**Due to many problems it is strongly advised to use Python 3.9 and the packages' versions specified in the requirements.**

In [15]:
import gymnasium as gym
import cv2
from stable_baselines3 import SAC
from stable_baselines3.common.monitor import Monitor
from stable_baselines3.common.env_util import make_vec_env
import os
import pandas as pd
import numpy as np
import matplotlib.pyplot as plt
import tensorboard
from tbparse import SummaryReader
import torch as th
import torch.nn as nn

### Example for a game with random moves

In [2]:
env = gym.make(
    "LunarLanderContinuous-v3",
    continuous = True,
    gravity = -10.0,
    enable_wind = False,
    wind_power = 15.0,
    turbulence_power = 1.5,
    render_mode="rgb_array"
)

state, _ = env.reset()
terminated = False
truncated = False

while not (terminated or truncated):
    action = env.action_space.sample()
    next_state, reward, terminated, truncated, _ = env.step(action)
    frame = env.render()
    cv2.imshow("frame", cv2.cvtColor(frame, cv2.COLOR_RGB2BGR))
    cv2.waitKey(50)

cv2.destroyAllWindows()

### Example for using SAC from stable_baselines3 for the Lunar Lander Problem

In [3]:
model = SAC("MlpPolicy", env, verbose=1)
model.learn(total_timesteps=10000, log_interval=4)

Using cpu device
Wrapping the env with a `Monitor` wrapper
Wrapping the env in a DummyVecEnv.
---------------------------------
| rollout/           |          |
|    ep_len_mean     | 111      |
|    ep_rew_mean     | -246     |
| time/              |          |
|    episodes        | 4        |
|    fps             | 101      |
|    time_elapsed    | 4        |
|    total_timesteps | 443      |
| train/             |          |
|    actor_loss      | 0.184    |
|    critic_loss     | 25.2     |
|    ent_coef        | 0.908    |
|    ent_coef_loss   | -0.241   |
|    learning_rate   | 0.0003   |
|    n_updates       | 342      |
---------------------------------
---------------------------------
| rollout/           |          |
|    ep_len_mean     | 128      |
|    ep_rew_mean     | -163     |
| time/              |          |
|    episodes        | 8        |
|    fps             | 87       |
|    time_elapsed    | 11       |
|    total_timesteps | 1021     |
| train/             |

<stable_baselines3.sac.sac.SAC at 0x24f9b55f970>

In [4]:
obs, info = env.reset()
terminated = False
truncated = False

while not (terminated or truncated):
    action, _states = model.predict(obs, deterministic=True)
    next_state, reward, terminated, truncated, _ = env.step(action)
    frame = env.render()
    cv2.imshow("frame", cv2.cvtColor(frame, cv2.COLOR_RGB2BGR))
    cv2.waitKey(50)

cv2.destroyAllWindows()

### Hyperparameter Tuning

The best hyperparameters for this problem can be found at https://github.com/DLR-RM/rl-baselines3-zoo/blob/master/hyperparams/sac.yml:

```yml
LunarLanderContinuous-v3:
  n_timesteps: !!float 5e5
  policy: 'MlpPolicy'
  batch_size: 256
  learning_rate: lin_7.3e-4
  buffer_size: 1000000
  ent_coef: 'auto'
  gamma: 0.99
  tau: 0.01
  train_freq: 1
  gradient_steps: 1
  learning_starts: 10000
  policy_kwargs: "dict(net_arch=[400, 300])"
```

It is safe to assume that those are the most important hyperparameters for training.

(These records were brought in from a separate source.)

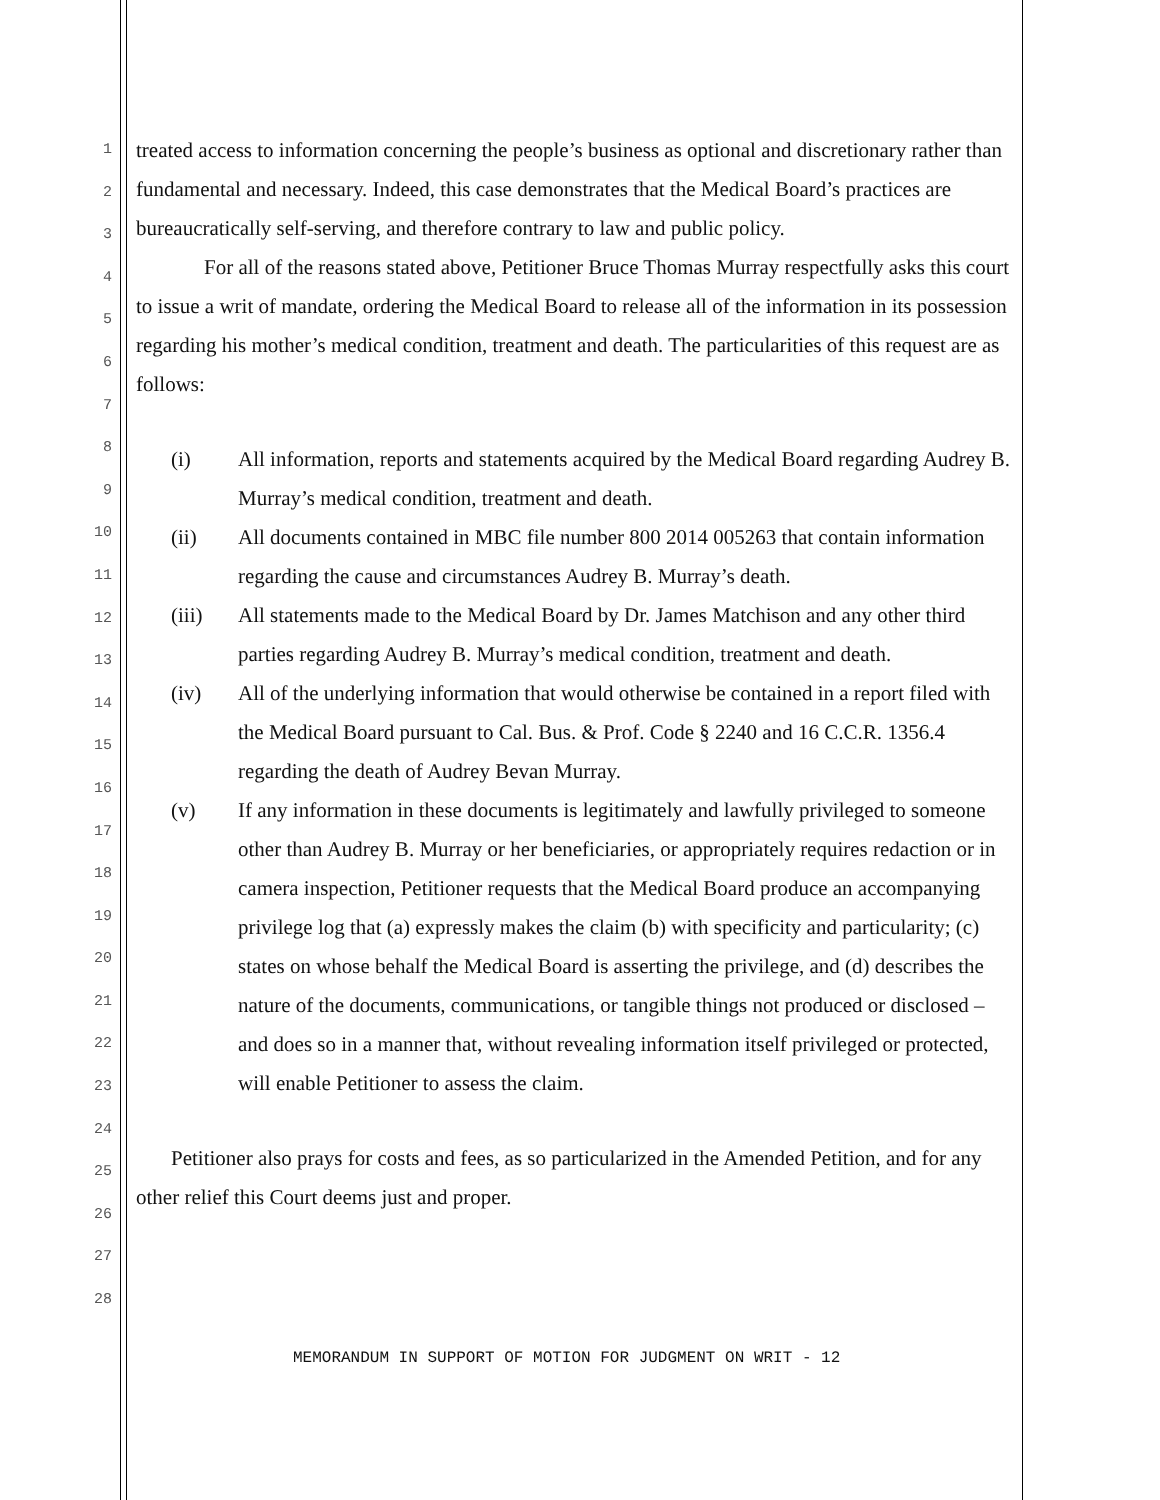1
2
3
4
5
6
7
8
9
10
11
12
13
14
15
16
17
18
19
20
21
22
23
24
25
26
27
28
treated access to information concerning the people’s business as optional and discretionary rather than fundamental and necessary. Indeed, this case demonstrates that the Medical Board’s practices are bureaucratically self-serving, and therefore contrary to law and public policy.
For all of the reasons stated above, Petitioner Bruce Thomas Murray respectfully asks this court to issue a writ of mandate, ordering the Medical Board to release all of the information in its possession regarding his mother’s medical condition, treatment and death. The particularities of this request are as follows:
(i) All information, reports and statements acquired by the Medical Board regarding Audrey B. Murray’s medical condition, treatment and death.
(ii) All documents contained in MBC file number 800 2014 005263 that contain information regarding the cause and circumstances Audrey B. Murray’s death.
(iii) All statements made to the Medical Board by Dr. James Matchison and any other third parties regarding Audrey B. Murray’s medical condition, treatment and death.
(iv) All of the underlying information that would otherwise be contained in a report filed with the Medical Board pursuant to Cal. Bus. & Prof. Code § 2240 and 16 C.C.R. 1356.4 regarding the death of Audrey Bevan Murray.
(v) If any information in these documents is legitimately and lawfully privileged to someone other than Audrey B. Murray or her beneficiaries, or appropriately requires redaction or in camera inspection, Petitioner requests that the Medical Board produce an accompanying privilege log that (a) expressly makes the claim (b) with specificity and particularity; (c) states on whose behalf the Medical Board is asserting the privilege, and (d) describes the nature of the documents, communications, or tangible things not produced or disclosed – and does so in a manner that, without revealing information itself privileged or protected, will enable Petitioner to assess the claim.
Petitioner also prays for costs and fees, as so particularized in the Amended Petition, and for any other relief this Court deems just and proper.
MEMORANDUM IN SUPPORT OF MOTION FOR JUDGMENT ON WRIT - 12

Here is a brief description of each one:
- *n_timesteps* - total number of time steps to train the model;
- *policy* - choice of neural network (MlpPolicy means Multi-Layer Perceptron policy);
- *policy_kwargs* - the architecture of the network (here [400, 300] means two hidden layers with 400 and 300 neurons);
- *batch_size* - number of samples per training update;
- *learning_rate* - a linear schedule for learning rate (here starting at 7.3e-3 and decreasing linearly to 0 over training);
- *learning_starts* - the agent collects n steps before starting to learn;
- *ent-coef* - balance between exploration and exploitation (here is learnt automatically);
- *gamma* - discount factor for future rewards;
- *tau* - controls the soft update speed of the target networks;
- *train_freq* - the model is trained every n steps;
- *gradient_steps* - how many gradient steps are done after each rollout.

In [2]:
n_runs = 10
timesteps = 50000

param_sets = [
    {"learning_rate": 3e-4, "batch_size": 256},
    {"learning_rate": 7.3e-4, "batch_size": 256},
    {"learning_rate": 1e-3, "batch_size": 128},
]

log_root = "./logs"

for i, params in enumerate(param_sets):
    for run in range(n_runs):
        env = gym.make("LunarLanderContinuous-v3", render_mode="rgb_array")
        env = Monitor(env)

        model = SAC(
            "MlpPolicy",
            env,
            verbose=0,
            seed=run,
            learning_rate=params["learning_rate"],
            batch_size=params["batch_size"],
            tensorboard_log=f"{log_root}/set_{i}",
        )

        model.learn(total_timesteps=timesteps, tb_log_name=f"run_{run}")
        env.close()

### Learning curves

In [10]:
log_root = "./logs"
param_sets = 3
output_dir = "./plots"
os.makedirs(output_dir, exist_ok=True)

def load_rewards_from_tensorboard(log_dir):
    rewards = []
    for run_dir in os.listdir(log_dir):
        full_path = os.path.join(log_dir, run_dir)
        reader = SummaryReader(full_path)
        df = reader.scalars
        reward_df = df[df['tag'] == 'rollout/ep_rew_mean']
        rewards.append((reward_df['step'].values, reward_df['value'].values))

    return rewards

all_sets_data = []

for i in range(param_sets):
    reward_curves = load_rewards_from_tensorboard(f"{log_root}/set_{i}")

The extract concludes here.